Margit Mössmer über Das große farbige Tierlexikon

Autorinnenfoto von Minitta Kandlbauer | Text von Margit Mössmer

Mein Lieblingsbuch aus der Kindheit hat keinen Buchrücken mehr. Es sieht aus, als wäre es viermal um die Welt gereist und durch Polarlandschaften, Wüsten und tropische Regenwälder geschleppt worden. Mein Lieblingsbuch aus der Kindheit hat 544 Seiten. Nicht nur ich habe dieses Buch als Kind gelesen und vor allem betrachtet, sondern auch schon drei Geschwister vor mir.

Das Große farbige Tierlexikon von Wilhelm Eigener versammelt 4000 eben farbige (und was für Farben das sind!), gezeichnete Tierabbildungen, vom Flohkrebs bis zum Mandrill. Dabei ist jedes der Tiere auch mit seinem lateinischen Namen versehen, was die Lektüre magischer, aufregender, für Nicht-Wissenschafterinnen rätselhafter macht. Die begleitenden Texte der Wissenschaftler, das liegt auf der Hand, waren mir damals nicht so wichtig.* Wichtig waren die Zeichnungen. Es gab nichts, das mehr zu mir gesprochen hätte. Alle Tiere, die es gab, waren abgebildet. In diesem Buch hatte man, hatte ich, die Welt im Griff. 

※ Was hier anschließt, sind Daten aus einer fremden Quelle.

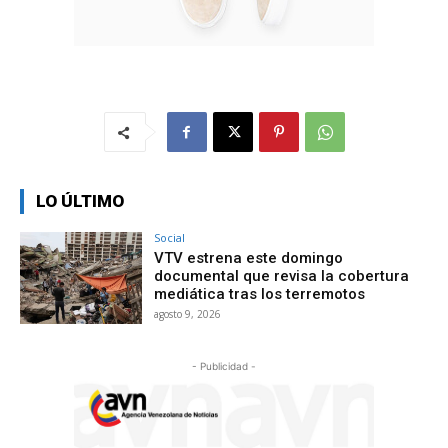
LO ÚLTIMO
Social
VTV estrena este domingo
documental que revisa la cobertura
mediática tras los terremotos
agosto 9, 2026
- Publicidad -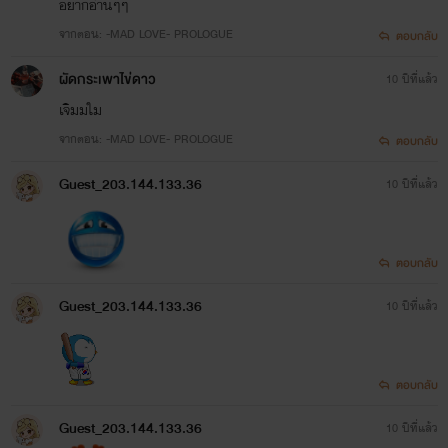
อยากอ่านๆๆ
จากตอน: -MAD LOVE- PROLOGUE
ตอบกลับ
ผัดกระเพาไข่ดาว
10 ปีที่แล้ว
เจิมมใม
จากตอน: -MAD LOVE- PROLOGUE
ตอบกลับ
Guest_203.144.133.36
10 ปีที่แล้ว
ตอบกลับ
Guest_203.144.133.36
10 ปีที่แล้ว
ตอบกลับ
Guest_203.144.133.36
10 ปีที่แล้ว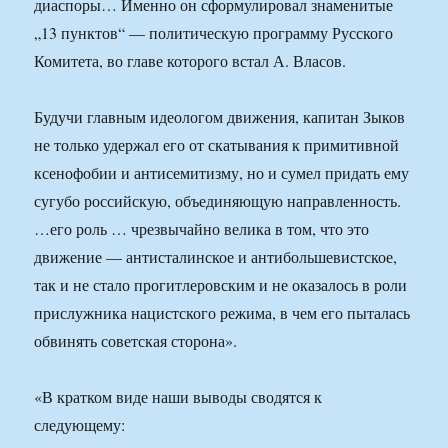
диаспоры… Именно он сформулировал знаменитые
„13 пунктов“ — политическую программу Русского
Комитета, во главе которого встал А. Власов.
Будучи главным идеологом движения, капитан Зыков
не только удержал его от скатывания к примитивной
ксенофобии и антисемитизму, но и сумел придать ему
сугубо российскую, объединяющую направленность.
…его роль … чрезвычайно велика в том, что это
движение — антисталинское и антибольшевистское,
так и не стало прогитлеровским и не оказалось в роли
прислужника нацистского режима, в чем его пыталась
обвинять советская сторона».
«В кратком виде наши выводы сводятся к
следующему: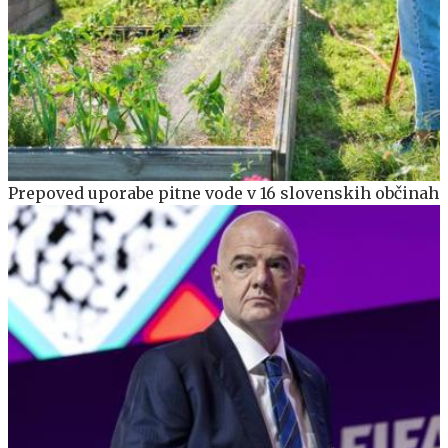
Prepoved uporabe pitne vode v 16 slovenskih občinah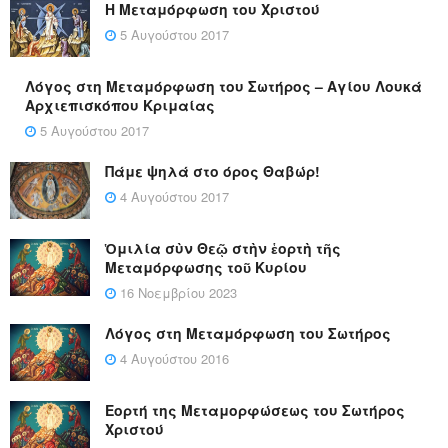
Η Μεταμόρφωση του Χριστού
5 Αυγούστου 2017
Λόγος στη Μεταμόρφωση του Σωτήρος – Αγίου Λουκά
Αρχιεπισκόπου Κριμαίας
5 Αυγούστου 2017
Πάμε ψηλά στο όρος Θαβώρ!
4 Αυγούστου 2017
Ὁμιλία σὺν Θεῷ στὴν ἑορτὴ τῆς
Μεταμόρφωσης τοῦ Κυρίου
16 Νοεμβρίου 2023
Λόγος στη Μεταμόρφωση του Σωτήρος
4 Αυγούστου 2016
Εορτή της Μεταμορφώσεως του Σωτήρος
Χριστού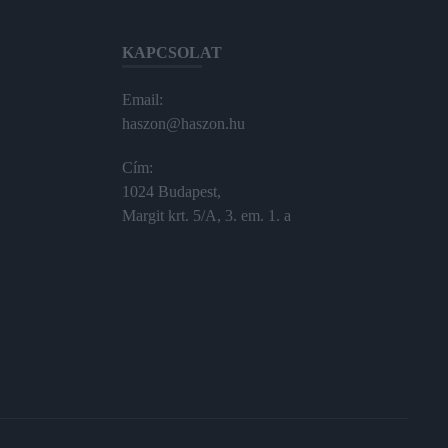
KAPCSOLAT
Email:
haszon@haszon.hu
Cím:
1024 Budapest,
Margit krt. 5/A, 3. em. 1. a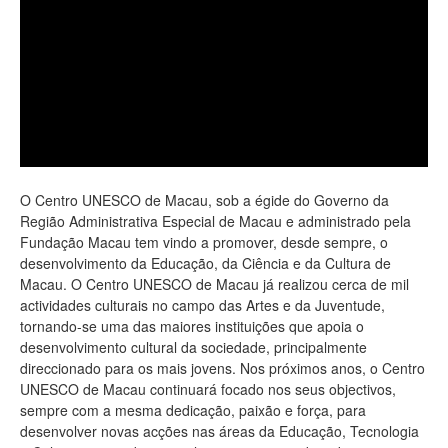
O Centro UNESCO de Macau, sob a égide do Governo da
Região Administrativa Especial de Macau e administrado pela
Fundação Macau tem vindo a promover, desde sempre, o
desenvolvimento da Educação, da Ciência e da Cultura de
Macau. O Centro UNESCO de Macau já realizou cerca de mil
actividades culturais no campo das Artes e da Juventude,
tornando-se uma das maiores instituições que apoia o
desenvolvimento cultural da sociedade, principalmente
direccionado para os mais jovens. Nos próximos anos, o Centro
UNESCO de Macau continuará focado nos seus objectivos,
sempre com a mesma dedicação, paixão e força, para
desenvolver novas acções nas áreas da Educação, Tecnologia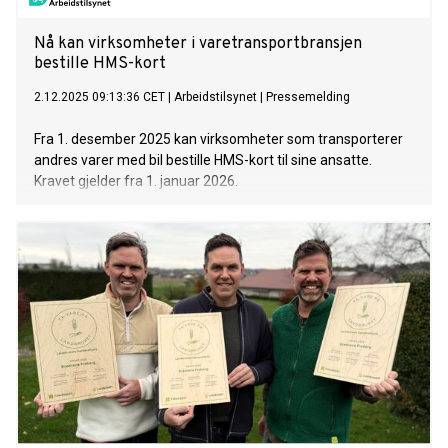
Nå kan virksomheter i varetransportbransjen
bestille HMS-kort
2.12.2025 09:13:36 CET
|
Arbeidstilsynet
|
Pressemelding
Fra 1. desember 2025 kan virksomheter som transporterer
andres varer med bil bestille HMS-kort til sine ansatte.
Kravet gjelder fra 1. januar 2026.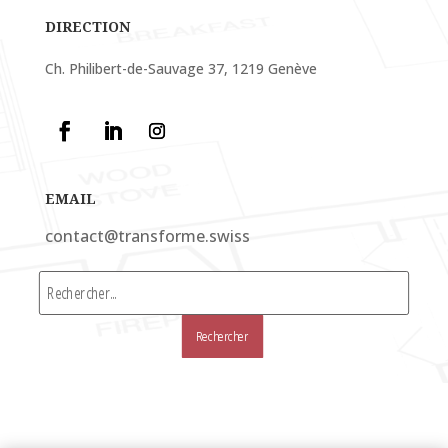
DIRECTION
Ch. Philibert-de-Sauvage 37, 1219 Genève
EMAIL
contact@transforme.swiss
Rechercher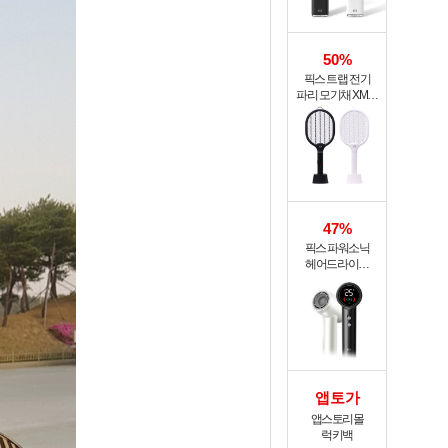
50%
픽스 트랩 전기
파리 모기채 XMR-
301
47%
픽스 파워소닉
헤어드라이기
XHS-702
앱토가
앱스토리몰
럭키백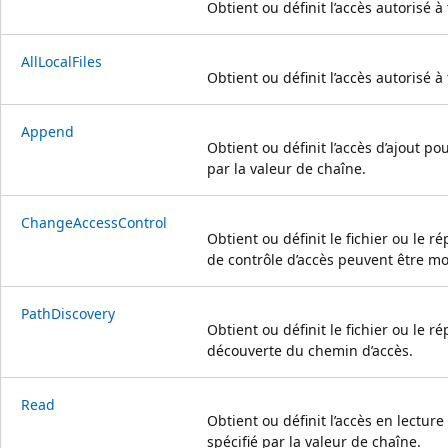
Obtient ou définit l’accès autorisé à 
AllLocalFiles
Obtient ou définit l’accès autorisé à 
Append
Obtient ou définit l’accès d’ajout pou
par la valeur de chaîne.
ChangeAccessControl
Obtient ou définit le fichier ou le r
de contrôle d’accès peuvent être mo
PathDiscovery
Obtient ou définit le fichier ou le r
découverte du chemin d’accès.
Read
Obtient ou définit l’accès en lecture
spécifié par la valeur de chaîne.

Heute, wo ich jedes beliebige Wesen googlen kann, schaue ich immer noch gerne im Register nach, suche nach der Nachtigall oder dem Kolkraben, gebe mich dem Farbspiel der Papageiengefieder hin, erfreue mich an der Hautstruktur des fetten Mississippi-Alligators. Ich überwinde Kontinente, indem ich vom Koala (S. 399) zum Kudu (S. 495) zum Thunfisch (S. 210) Thunnus thynnus (Linnaeus) springe, und entdecke dort den Schwertfisch der à la „Das könnte Sie auch interessieren“ direkt daneben abgebildet ist. 

Wilhelm Eigener soll viel um die Welt gereist sein, um die Tiere unseres Planeten zu studieren. Er zeichnete sie möglichst „korrekt“ und „naturgetreu“, wie es sich für eine Enzyklopädie gehört. Und doch hat er sich mit seinem Werk durch die Freiheit, die die Zeichnung ihm schenkte, im Bereich der Kunst angesiedelt. Durch die klitzekleine Unschärfe der Zeichnung, die eine Naturfotografie nicht bietet, kann man als Betrachter:in selbst etwas Klitzekleines hineinlegen.

Zurück bleibt diese kindliche Sehnsucht nach Vollständigkeit, die ich im Netz nicht erreichen kann. Vielleicht ist es diese Sehnsucht, die mich die 544 Seiten immer wieder aufschlagen lässt.

*Das liest sich dann so: Die Seezunge liebt schlammigen Grund, in den sie sich einwühlt. Ihre Nahrung besteht aus dem bei allen Plattfischen beliebten Sortiment von kleinen Mollusken und Krebsen bis hin zu kleinen Fischen.


Margit Mössmer, 1982 in Hollabrunn geboren, ist Autorin und Kulturvermittlerin. 2023 erschien ihr Roman „Das Geheimnis meines Erfolgs“ im Leykam Verlag – eine Geschichte, die aus der Perspektive eines Kindes erzählt wird.